### [GOAL OF THE EXERCISE]
Transcribe, verbatim, every line from the start of the entries through the line that contains "left elbow: (305, 372)"; include both boundary lines and omit all others.

Records from a data source
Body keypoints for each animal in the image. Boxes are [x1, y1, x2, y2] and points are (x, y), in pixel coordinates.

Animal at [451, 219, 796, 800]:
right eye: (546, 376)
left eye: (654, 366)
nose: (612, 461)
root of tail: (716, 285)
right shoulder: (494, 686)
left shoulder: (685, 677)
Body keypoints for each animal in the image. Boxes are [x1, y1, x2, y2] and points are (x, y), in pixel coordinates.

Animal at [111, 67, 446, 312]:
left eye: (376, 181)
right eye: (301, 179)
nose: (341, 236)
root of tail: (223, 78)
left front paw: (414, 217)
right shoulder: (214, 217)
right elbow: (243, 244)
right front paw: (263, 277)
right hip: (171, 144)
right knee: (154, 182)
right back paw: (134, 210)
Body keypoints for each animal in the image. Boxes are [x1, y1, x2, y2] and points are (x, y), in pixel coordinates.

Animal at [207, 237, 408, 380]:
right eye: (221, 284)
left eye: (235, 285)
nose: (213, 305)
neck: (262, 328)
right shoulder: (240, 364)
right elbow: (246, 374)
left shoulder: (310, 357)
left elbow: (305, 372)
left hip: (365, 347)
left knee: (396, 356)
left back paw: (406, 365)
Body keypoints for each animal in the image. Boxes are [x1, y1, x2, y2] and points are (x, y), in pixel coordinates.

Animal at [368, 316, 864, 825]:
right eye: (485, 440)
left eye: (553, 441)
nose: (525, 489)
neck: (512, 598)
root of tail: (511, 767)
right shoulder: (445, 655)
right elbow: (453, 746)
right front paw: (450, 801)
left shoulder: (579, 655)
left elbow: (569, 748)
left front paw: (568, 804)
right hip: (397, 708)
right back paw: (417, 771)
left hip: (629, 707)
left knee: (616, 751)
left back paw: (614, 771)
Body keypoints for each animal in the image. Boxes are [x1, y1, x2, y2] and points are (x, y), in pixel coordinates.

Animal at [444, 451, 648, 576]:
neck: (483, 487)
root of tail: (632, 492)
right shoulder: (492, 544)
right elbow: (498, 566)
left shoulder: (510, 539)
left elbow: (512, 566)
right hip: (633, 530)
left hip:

### [ANSWER FOR THIS EXERCISE]
Body keypoints for each animal in the image. Boxes are [x1, y1, x2, y2] and points are (x, y), in pixel coordinates.

Animal at [451, 219, 796, 800]:
right eye: (546, 376)
left eye: (654, 366)
nose: (612, 461)
root of tail: (716, 285)
right shoulder: (494, 686)
left shoulder: (685, 677)
Body keypoints for each animal in the image. Boxes are [x1, y1, x2, y2] and points are (x, y), in pixel coordinates.

Animal at [111, 67, 446, 312]:
left eye: (376, 181)
right eye: (301, 179)
nose: (341, 236)
root of tail: (223, 78)
left front paw: (414, 217)
right shoulder: (214, 217)
right elbow: (243, 244)
right front paw: (263, 277)
right hip: (171, 144)
right knee: (154, 182)
right back paw: (134, 210)
Body keypoints for each animal in the image. Boxes are [x1, y1, x2, y2] and points are (x, y), in pixel coordinates.

Animal at [207, 237, 408, 380]:
right eye: (221, 284)
left eye: (235, 285)
nose: (213, 305)
neck: (262, 328)
right shoulder: (240, 364)
right elbow: (246, 374)
left shoulder: (310, 357)
left elbow: (305, 372)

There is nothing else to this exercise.